Sucedió que en el inicio de los tiempos, iba la Humildad caminando hasta que un brillo repentino la encandiló por el brillo refulgente de las medallitas colgadas del pecho de los mortales que deambulaban, siempre ocupados, de aquí para allá y entrando a un lado y saliendo por otro; notó ella que a cada rato, a cada instante, se entregaban premios a diestra y siniestra y se publicaban los logros en uno y otro lado, recibiendo elogios los unos y aplausos los otros, formando un mar de alabanzas que, en muchos casos, desbordaba en un maremoto de hipocresía.
—¿Por qué tanta gente tiene ahora mérito y dicha? —preguntó la Humildad.
—Porque ahora todos son especiales —respondió el Ego, que alcanzó a oírla y que no a los lejos se deleitaba con el espectáculo.
—Pero si todos son especiales, nadie es especial —replicó la Humildad.
—No entiendo —dijo el Ego.
En ese momento fue que la Humildad le explicó, con lujo de detalles, sin sorna ni alevosía, que a ella le apenaba que en el mundo de los mortales los premios y las medallas fueran la moneda común con la que se transaban los intereses personales y las conveniencias futuras; que era más fácil comprar un premio bajo el rótulo de interés, adulación o beneficio, que ganarlo a base de esfuerzo o capacidad.
—Pero lo peor —prosiguió la Humildad—, es que con mérito o sin él, se reconocen principalmente los logros de la mala política, los actos de los caudillos ambiciosos y hasta los intereses de los egoístas de solemnidad, pero nadie reconoce el progreso más especial y esencial: la humildad. Porque notarás que los más premiados son, en muchos casos, los más corruptos y aquellos devorados por la soberbia, los poderosos y aquellos de buen padrino, pero nunca el trabajador de a pie que cumple su jornada con esfuerzo y de sombra a sombra, tampoco la madre que se sacrifica por sus hijos, ni el humilde que hace sus tareas con esmero.
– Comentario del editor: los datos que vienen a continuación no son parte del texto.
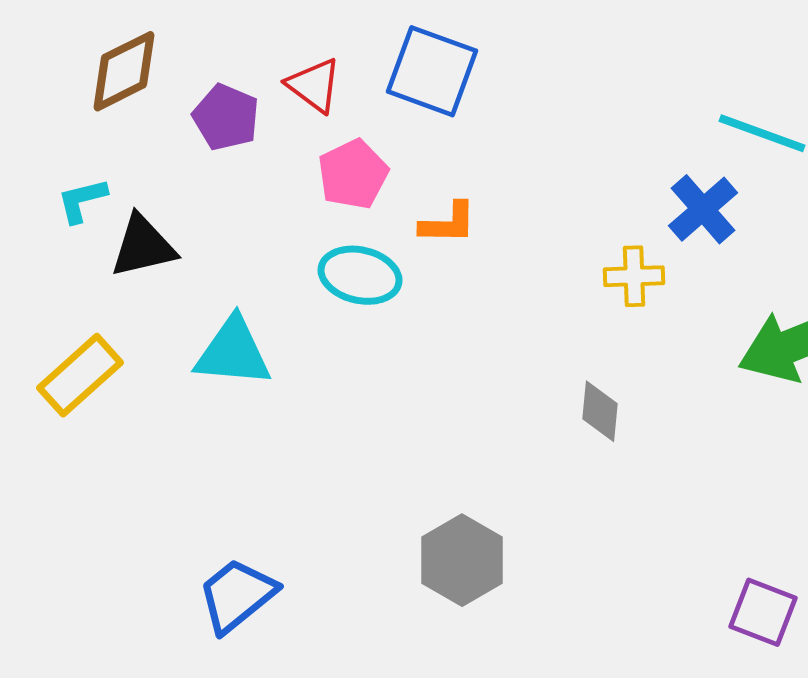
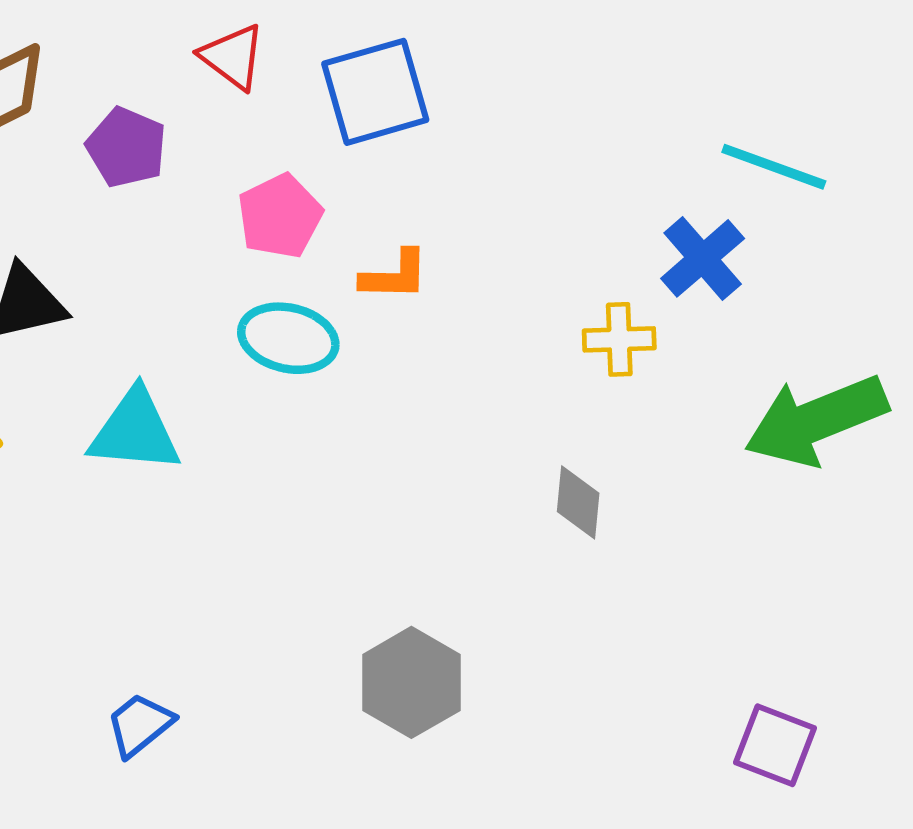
blue square: (432, 71) -> (375, 92), turned -36
red triangle: (314, 85) -> (233, 57), moved
blue trapezoid: (237, 595) -> (140, 725), size x0.7

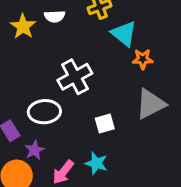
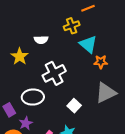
white semicircle: (55, 16) -> (41, 40), moved
yellow star: (23, 27) -> (20, 56), moved
white square: (105, 124) -> (74, 106), turned -32

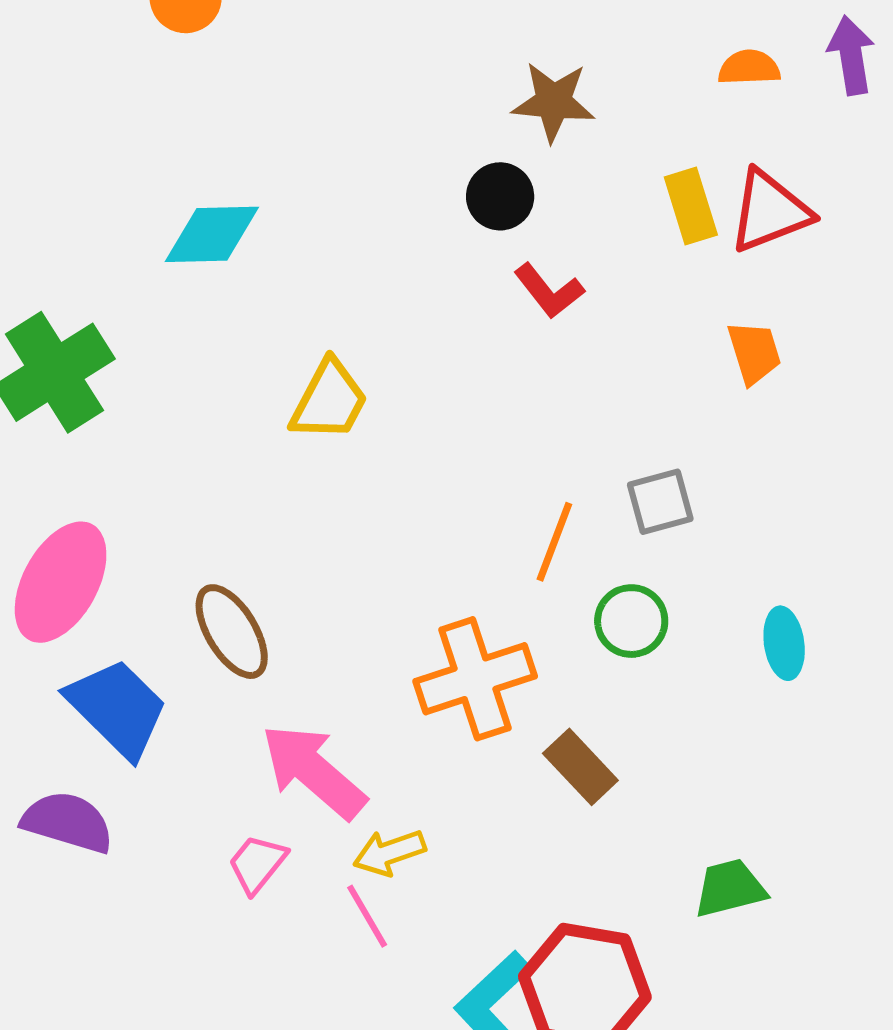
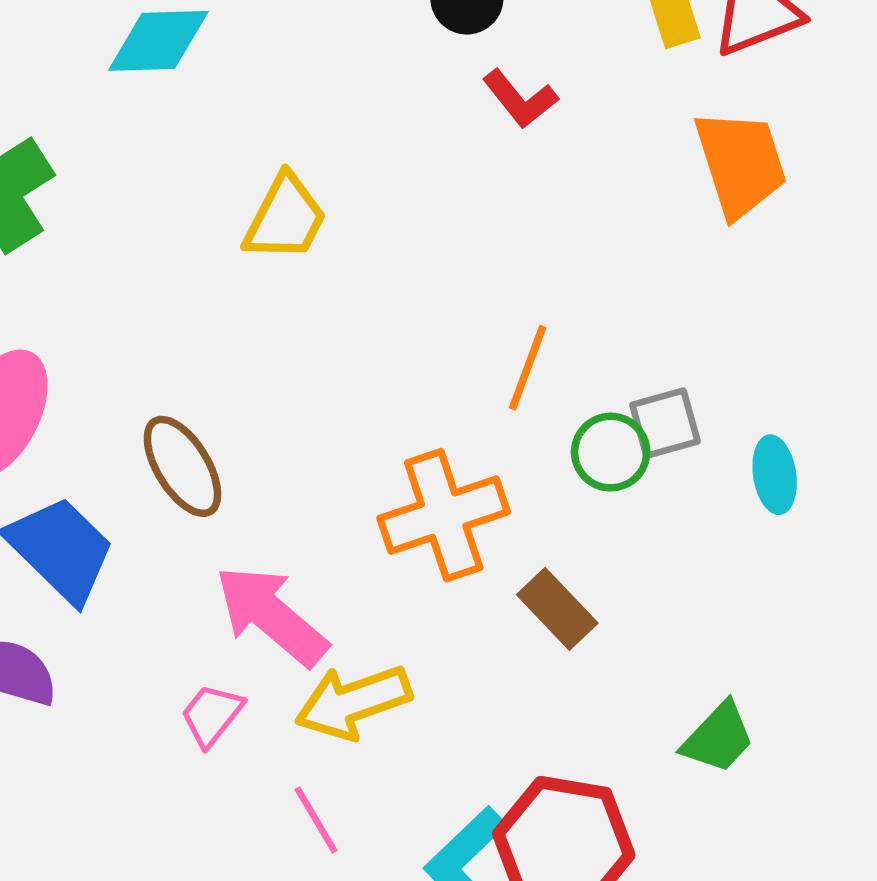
orange trapezoid: (754, 353) -> (741, 163), size x1.6
gray square: (660, 502) -> (665, 423), moved
yellow arrow: (389, 852) -> (353, 702), size x1.5
green trapezoid: (730, 888) -> (718, 738), turned 148
pink line: (367, 916) -> (316, 820), moved

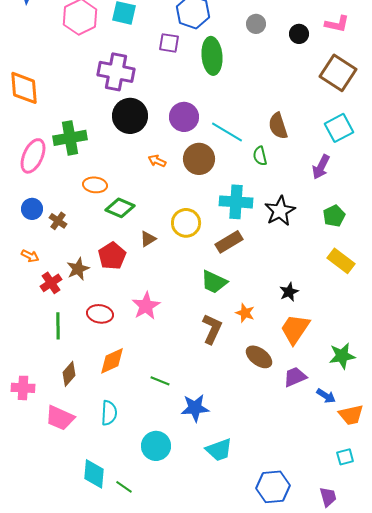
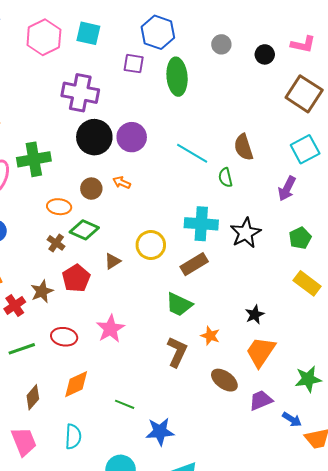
purple circle: (184, 117) -> (132, 137), moved
brown circle: (199, 159) -> (91, 189), moved, size x0.7
brown cross: (58, 221) -> (56, 243), moved
green line: (58, 326) -> (22, 349), turned 72
pink trapezoid: (60, 418) -> (24, 442), turned -136

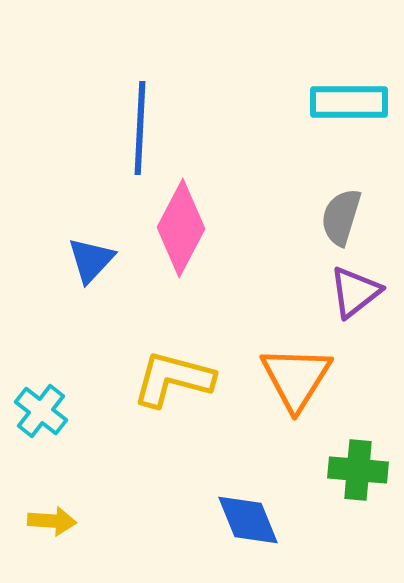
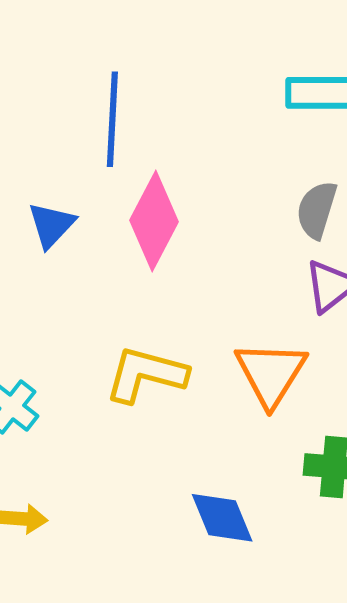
blue triangle: (91, 260) -> (51, 225), moved

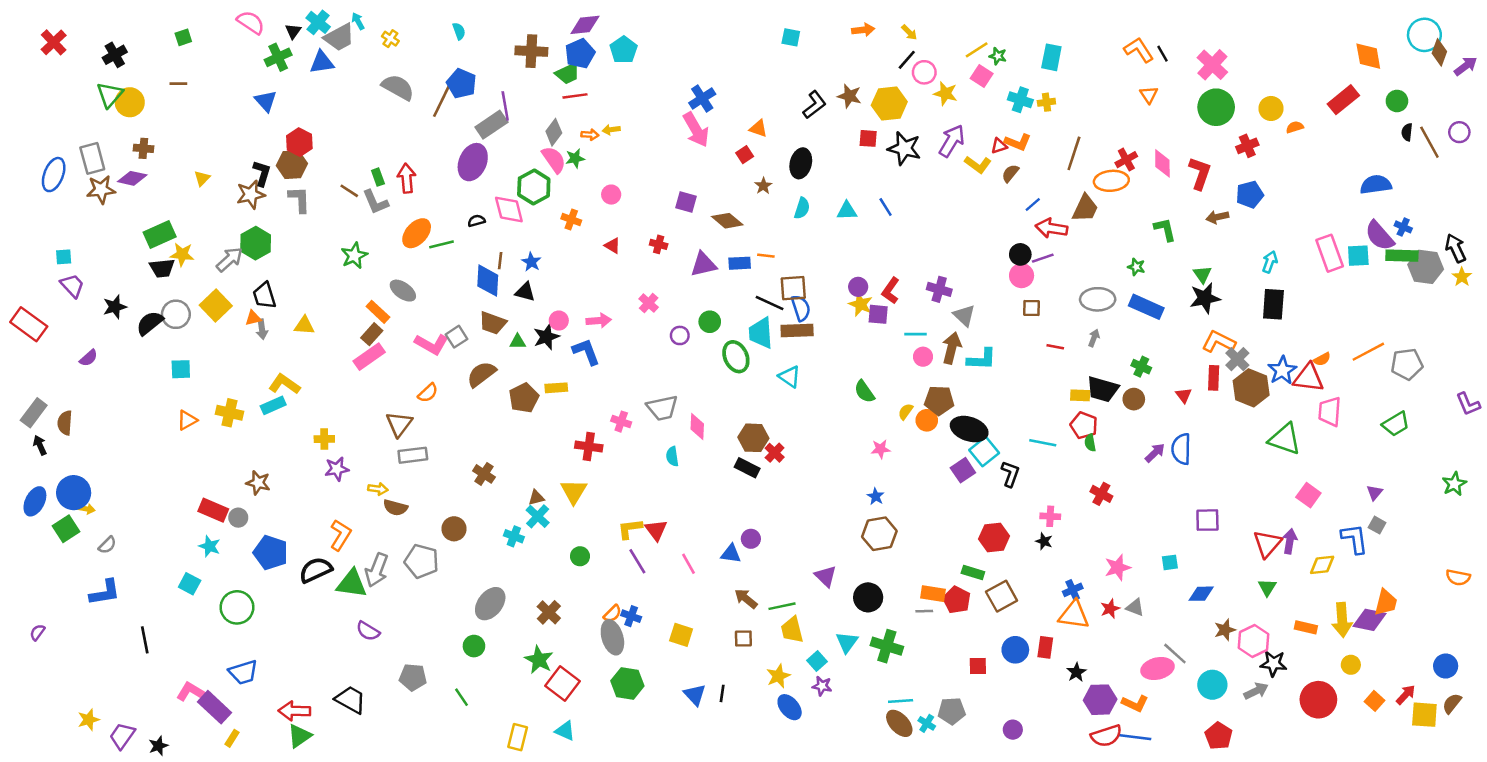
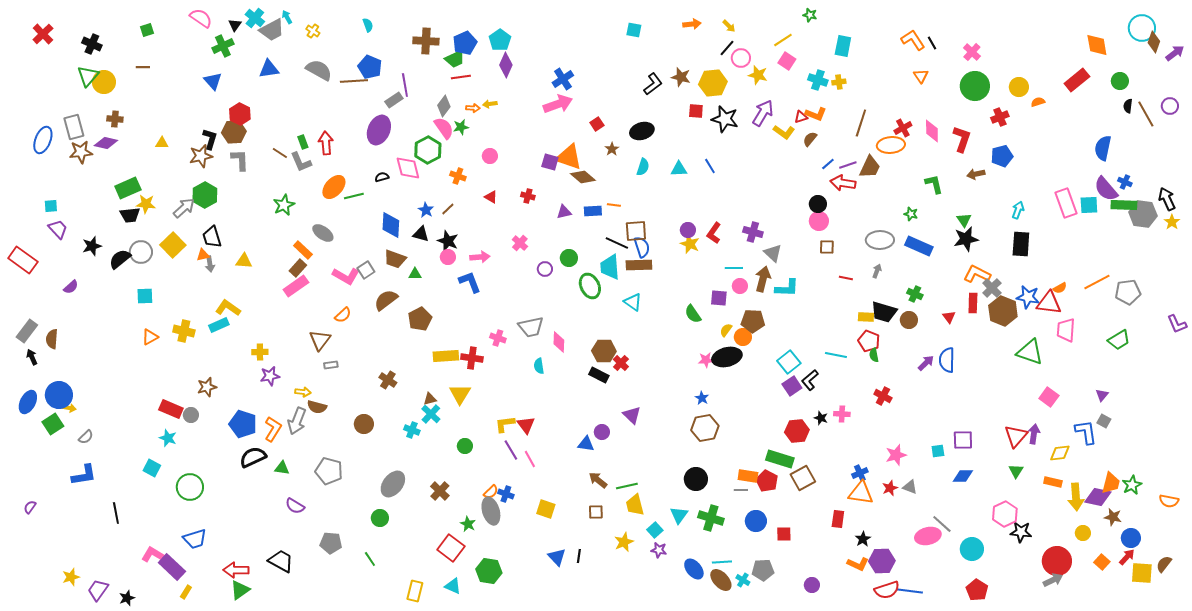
purple diamond: (585, 25) -> (506, 65), moved, turned -60
black cross: (115, 55) -> (92, 44), turned -36
green star: (998, 56) -> (810, 15), moved
blue triangle: (322, 62) -> (269, 69), moved
pink cross: (1212, 65) -> (972, 52), size x0.7
brown line: (442, 101) -> (354, 81), turned 60
gray rectangle: (491, 125) -> (394, 100), size x0.7
orange triangle: (758, 128) -> (569, 157), moved, size x1.8
pink arrow: (696, 130) -> (558, 104), turned -80
black ellipse: (801, 163) -> (642, 131), turned 60
yellow triangle: (202, 178) -> (162, 143), turned 48
blue semicircle: (1376, 185) -> (1103, 148), turned -70
purple line: (1043, 258) -> (848, 165), moved
brown line: (500, 261) -> (448, 209), moved, turned 40
purple triangle: (703, 264) -> (564, 212), size x0.7
purple square: (878, 314) -> (719, 298), moved
black star: (546, 337) -> (448, 241), moved, turned -30
blue star: (1282, 370) -> (1028, 297), turned -30
yellow rectangle: (556, 388) -> (446, 356), moved, size x1.4
black ellipse: (969, 429) -> (727, 357), moved, turned -32
gray rectangle: (413, 455) -> (331, 365), size x0.6
purple square: (963, 470) -> (792, 386), moved
black L-shape: (1010, 474) -> (810, 380), turned -150
brown star: (258, 483) -> (207, 387), turned -30
green star: (1454, 484) -> (1132, 485), moved
purple square: (1207, 520) -> (963, 440), moved
black star: (1044, 541) -> (821, 418), moved
blue pentagon: (271, 553) -> (243, 424), moved
gray pentagon: (422, 561) -> (329, 471), moved
pink line: (689, 564) -> (530, 459), moved
gray arrow: (377, 570) -> (297, 421), moved
green rectangle: (973, 572) -> (780, 459), size x1.5
purple triangle: (826, 576) -> (632, 415), moved
orange semicircle: (1458, 577) -> (1169, 501), moved
green triangle: (352, 584) -> (282, 468), size x0.6
orange rectangle: (1306, 627) -> (1053, 482), moved
brown star: (1225, 630) -> (1113, 517), moved, turned 30
blue circle: (1015, 650) -> (756, 521), moved
green star: (539, 660) -> (468, 524), moved, size x0.7
blue circle: (1446, 666) -> (1131, 538), moved
green hexagon: (627, 683) -> (489, 571), moved
gray arrow: (1256, 691) -> (1053, 580), moved
orange L-shape: (1135, 703) -> (858, 564), moved
blue ellipse: (790, 707) -> (694, 569), moved

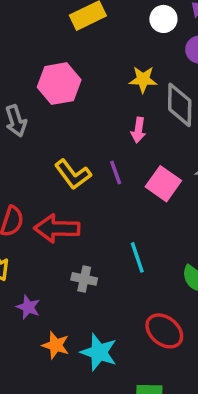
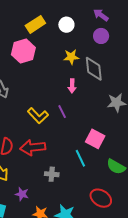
white circle: (163, 19) -> (66, 25), moved
pink hexagon: (59, 84) -> (23, 51), moved
pink square: (163, 184) -> (95, 139), moved

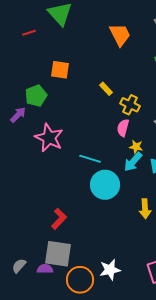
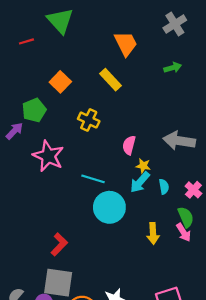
orange square: (60, 70) -> (60, 82), turned 36
yellow rectangle: (106, 89) -> (110, 80), moved, size x1.5
yellow cross: (130, 105) -> (89, 120), moved

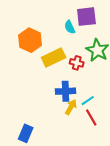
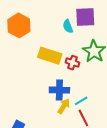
orange hexagon: (30, 40) -> (19, 25), moved
yellow rectangle: (54, 58) -> (50, 56), turned 40

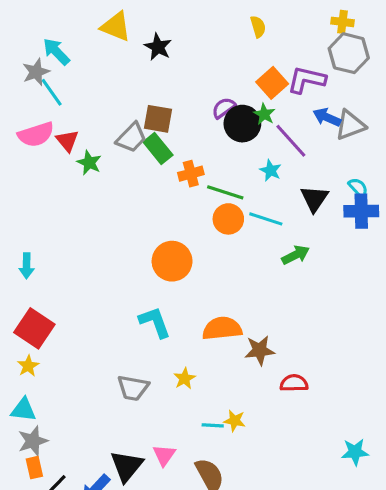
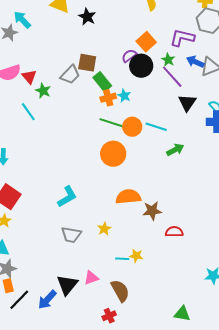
orange square: (272, 83) -> (146, 42), moved
cyan line: (52, 92) -> (28, 112), moved
green star: (264, 114) -> (168, 60), moved
green rectangle: (158, 149) -> (102, 82), moved
cyan star: (271, 170) -> (124, 96), moved
green line: (225, 192) -> (111, 123), moved
black triangle: (314, 199) -> (187, 103), moved
orange circle: (172, 261) -> (113, 154), moved
cyan L-shape: (155, 322) -> (67, 197), moved, turned 80
pink triangle: (164, 455) -> (91, 278), turned 35

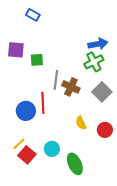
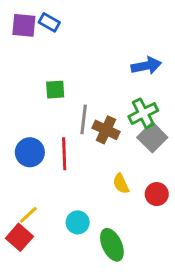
purple square: (16, 50) -> (24, 25), moved
green cross: (94, 62) -> (143, 113), moved
blue circle: (26, 111) -> (30, 152), moved
red square: (27, 155) -> (19, 237), moved

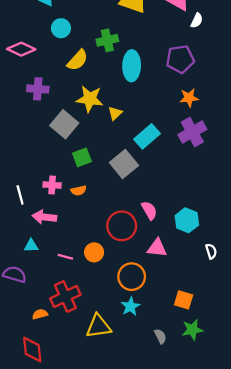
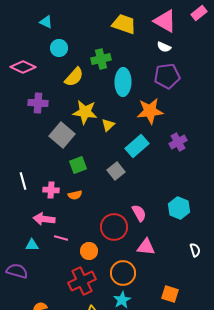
white semicircle: (197, 20) -> (164, 47), moved, turned 88
orange star: (189, 98) -> (150, 111), moved, size x1.5
purple cross: (192, 132) -> (178, 142), size x0.7
gray square: (124, 164) -> (116, 171), size x0.7
white line: (20, 195) -> (23, 181), moved
cyan hexagon: (187, 220) -> (179, 208), moved
pink line: (65, 257) -> (61, 238), moved
red cross: (65, 297) -> (82, 281), moved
—Sigo sin entender —indicó el Ego.
En ese instante la Humildad se dio cuenta de que el Ego nunca le entendería, porque solamente pensaba en sí mismo y nunca jamás le podría interesar nada que no sea él; por eso estaba tan cómodo en este mundo, por eso se regocijaba viendo los baños de presunción en los que vivían los líderes de turno y los discursos prolongados en los que destacaba el “yo esto” y el “yo aquello”.
—A este mundo lo mueve el ego —aseveró, y en reclamo eterno decidió callar para siempre.
Es desde entonces que el Ego se apoderó del mundo y habla hasta por los codos, en tanto que la Humildad espera en silencio a las almas buenas que la quieran seguir, si es que acaso la logran encontrar.